___ PASSAGE FOR REVIEW

The judgment of the Circuit Court is affirmed and the cause is remanded for further proceedings not inconsistent with this opinion.
Judgment affirmed and cause remanded.
BRYANT, J., concurs.
BURKE, P.J., dissenting:
Plaintiffs argue that the General Assembly in amending the Teachers' Retirement Act to increase benefits to dependent beneficiaries precluded a teacher from nominating other beneficiaries except a "dependent" (specifying spouse, children, parents, brothers and sisters), and that therefore, not only future nominations but all prior designations by a member-teacher of any nondependent beneficiary are a nullity. Alternatively, plaintiffs say that because Mr. Bergin died so soon after the amendment to the Act, his failure to change the designation resulted from ignorance and should be disregarded. While admittedly one of the primary aims of the 1959 amendment was to afford greater economic security for the family of a deceased member eligible under secs 25-57 and 25-57.1 of the Act, the Illinois Legislature nevertheless evidenced a clear intention that the qualifying teacher during his lifetime have a right to nominate anyone as the beneficiary of his death and survivor's benefits.

______
___ RECORDS PROVIDED

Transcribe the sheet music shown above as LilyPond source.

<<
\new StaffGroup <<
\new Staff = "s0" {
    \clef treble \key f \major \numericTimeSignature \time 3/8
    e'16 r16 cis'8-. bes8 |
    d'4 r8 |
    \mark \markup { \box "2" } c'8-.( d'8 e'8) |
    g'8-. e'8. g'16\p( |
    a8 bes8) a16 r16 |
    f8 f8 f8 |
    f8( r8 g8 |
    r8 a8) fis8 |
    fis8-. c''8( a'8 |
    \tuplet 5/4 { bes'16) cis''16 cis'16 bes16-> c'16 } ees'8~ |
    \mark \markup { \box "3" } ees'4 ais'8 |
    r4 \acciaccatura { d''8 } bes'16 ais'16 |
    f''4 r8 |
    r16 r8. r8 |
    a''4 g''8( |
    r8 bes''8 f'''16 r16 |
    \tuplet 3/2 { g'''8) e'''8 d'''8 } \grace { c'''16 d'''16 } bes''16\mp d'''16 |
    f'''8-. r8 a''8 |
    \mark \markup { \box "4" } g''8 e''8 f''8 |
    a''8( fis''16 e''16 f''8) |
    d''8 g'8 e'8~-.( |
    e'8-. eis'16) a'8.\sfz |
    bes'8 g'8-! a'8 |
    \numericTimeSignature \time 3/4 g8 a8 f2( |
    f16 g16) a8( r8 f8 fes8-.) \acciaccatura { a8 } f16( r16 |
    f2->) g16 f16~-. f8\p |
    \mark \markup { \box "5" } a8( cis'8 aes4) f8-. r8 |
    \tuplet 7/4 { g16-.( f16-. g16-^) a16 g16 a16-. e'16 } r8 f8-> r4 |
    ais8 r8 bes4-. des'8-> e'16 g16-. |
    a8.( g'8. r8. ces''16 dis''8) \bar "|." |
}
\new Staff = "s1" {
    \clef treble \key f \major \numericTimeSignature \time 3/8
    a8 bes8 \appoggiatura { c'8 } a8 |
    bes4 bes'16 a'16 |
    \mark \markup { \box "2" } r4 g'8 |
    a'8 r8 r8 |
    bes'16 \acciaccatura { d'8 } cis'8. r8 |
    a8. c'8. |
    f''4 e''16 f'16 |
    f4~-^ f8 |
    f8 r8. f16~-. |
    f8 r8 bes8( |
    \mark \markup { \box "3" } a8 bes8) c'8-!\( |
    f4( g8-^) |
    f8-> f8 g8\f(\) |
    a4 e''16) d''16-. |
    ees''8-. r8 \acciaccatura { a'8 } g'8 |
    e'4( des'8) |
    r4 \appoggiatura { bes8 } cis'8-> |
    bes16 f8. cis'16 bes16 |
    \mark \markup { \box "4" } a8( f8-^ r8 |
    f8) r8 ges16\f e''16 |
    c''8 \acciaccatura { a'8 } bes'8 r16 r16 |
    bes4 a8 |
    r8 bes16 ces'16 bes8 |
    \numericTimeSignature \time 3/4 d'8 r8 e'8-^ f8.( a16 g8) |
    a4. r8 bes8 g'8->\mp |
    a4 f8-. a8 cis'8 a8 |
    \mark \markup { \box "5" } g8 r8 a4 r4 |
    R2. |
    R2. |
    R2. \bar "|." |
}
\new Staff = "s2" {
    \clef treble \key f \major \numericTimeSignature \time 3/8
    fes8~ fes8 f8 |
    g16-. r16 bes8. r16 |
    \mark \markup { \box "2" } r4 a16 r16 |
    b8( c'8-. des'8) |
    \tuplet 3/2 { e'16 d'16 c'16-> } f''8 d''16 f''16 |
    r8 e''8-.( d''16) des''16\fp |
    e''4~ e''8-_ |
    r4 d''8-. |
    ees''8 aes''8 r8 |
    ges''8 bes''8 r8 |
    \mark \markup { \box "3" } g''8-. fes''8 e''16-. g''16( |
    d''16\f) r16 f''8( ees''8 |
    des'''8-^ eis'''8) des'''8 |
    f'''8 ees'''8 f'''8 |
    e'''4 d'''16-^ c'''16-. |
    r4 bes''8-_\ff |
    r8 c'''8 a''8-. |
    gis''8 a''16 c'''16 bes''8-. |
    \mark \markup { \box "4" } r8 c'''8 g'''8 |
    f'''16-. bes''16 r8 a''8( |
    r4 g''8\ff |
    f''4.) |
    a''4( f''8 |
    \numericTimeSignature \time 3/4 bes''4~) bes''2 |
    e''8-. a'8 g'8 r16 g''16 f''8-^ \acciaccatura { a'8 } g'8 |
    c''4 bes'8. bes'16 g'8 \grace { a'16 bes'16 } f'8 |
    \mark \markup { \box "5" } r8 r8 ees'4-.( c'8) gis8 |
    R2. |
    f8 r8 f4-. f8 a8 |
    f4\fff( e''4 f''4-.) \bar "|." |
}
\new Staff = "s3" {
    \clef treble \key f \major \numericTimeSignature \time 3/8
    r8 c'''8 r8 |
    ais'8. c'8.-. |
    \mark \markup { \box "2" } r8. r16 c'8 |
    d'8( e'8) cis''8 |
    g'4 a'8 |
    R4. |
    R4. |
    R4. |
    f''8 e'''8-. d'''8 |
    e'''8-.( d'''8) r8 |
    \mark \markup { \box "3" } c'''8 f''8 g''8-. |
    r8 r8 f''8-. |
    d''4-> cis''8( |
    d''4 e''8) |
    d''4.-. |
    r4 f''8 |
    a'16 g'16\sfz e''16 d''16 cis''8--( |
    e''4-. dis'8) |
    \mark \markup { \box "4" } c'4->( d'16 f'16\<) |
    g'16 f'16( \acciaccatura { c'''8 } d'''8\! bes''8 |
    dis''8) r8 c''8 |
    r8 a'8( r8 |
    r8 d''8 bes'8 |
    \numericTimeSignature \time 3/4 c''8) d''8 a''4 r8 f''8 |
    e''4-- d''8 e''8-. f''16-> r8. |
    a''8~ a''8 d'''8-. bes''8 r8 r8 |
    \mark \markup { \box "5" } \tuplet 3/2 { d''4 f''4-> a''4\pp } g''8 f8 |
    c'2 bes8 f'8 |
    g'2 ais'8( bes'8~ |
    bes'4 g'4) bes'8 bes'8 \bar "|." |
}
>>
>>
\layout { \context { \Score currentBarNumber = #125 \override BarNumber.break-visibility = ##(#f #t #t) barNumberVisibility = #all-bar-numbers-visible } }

______

**YOUR TASK**
Update the court opinion excerpt between "The judgment of" and "and cause remanded.", inclusive, so that "remanded" reads "sent back" throughout.

**RESPONSE TO THIS EXERCISE**
The judgment of the Circuit Court is affirmed and the cause is sent back for further proceedings not inconsistent with this opinion.
Judgment affirmed and cause sent back.